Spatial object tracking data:
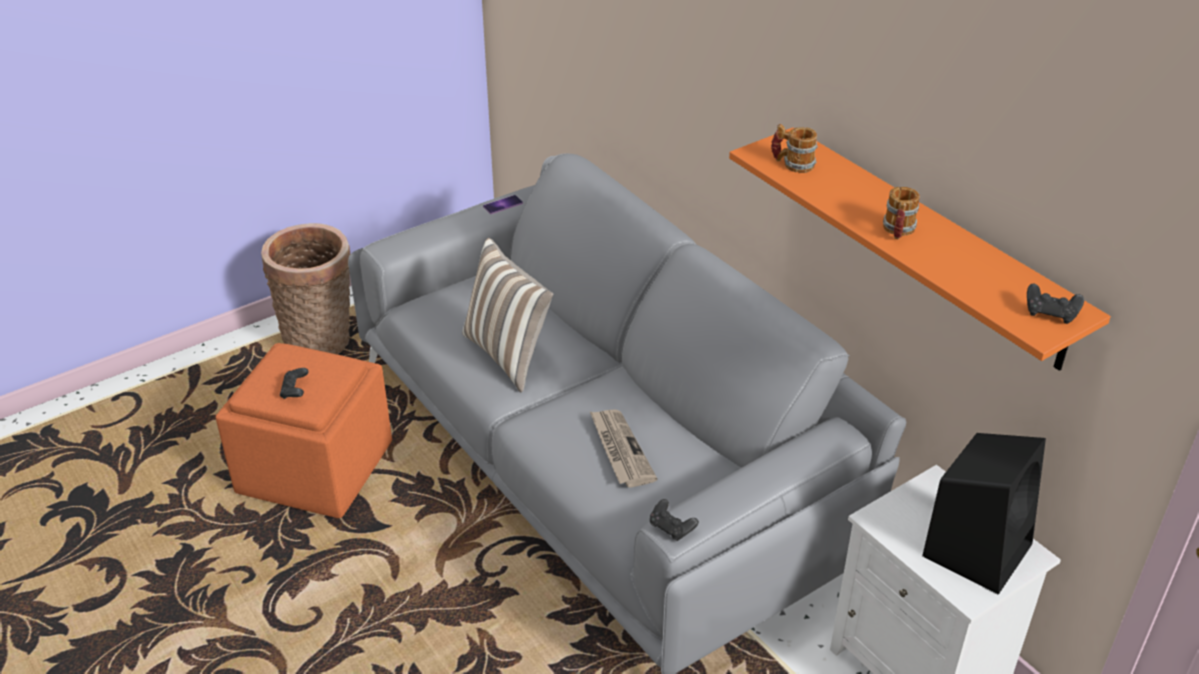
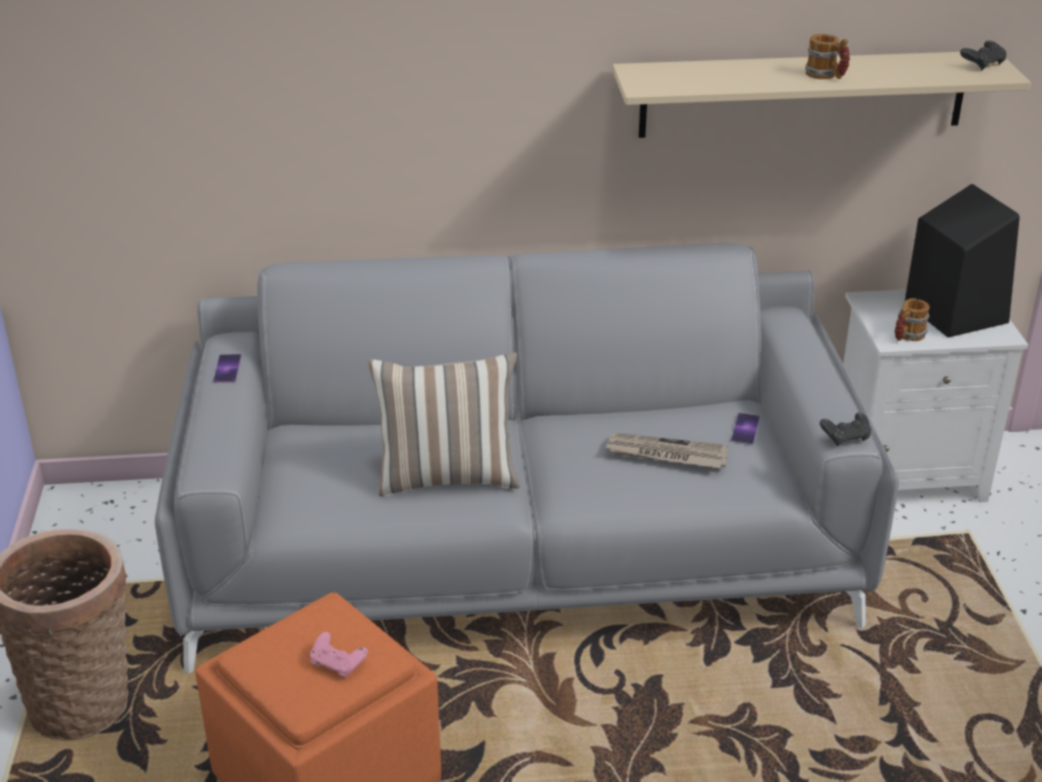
camera: 60 degrees left, 5 degrees down
(295, 391) = (338, 664): black game controller -> pink game controller
(697, 483) = (745, 429): none -> phone
(792, 164) = (678, 80): mug -> mug (907, 336)
(928, 246) = (803, 94): orange shelf -> beige shelf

» **What the exercise asks**
What the response needs is every entry, repeated exactly, and none of the pictures.

» **Solution for this exercise**
camera: 60 degrees left, 5 degrees down
(295, 391) = (338, 664): black game controller -> pink game controller
(697, 483) = (745, 429): none -> phone
(792, 164) = (678, 80): mug -> mug (907, 336)
(928, 246) = (803, 94): orange shelf -> beige shelf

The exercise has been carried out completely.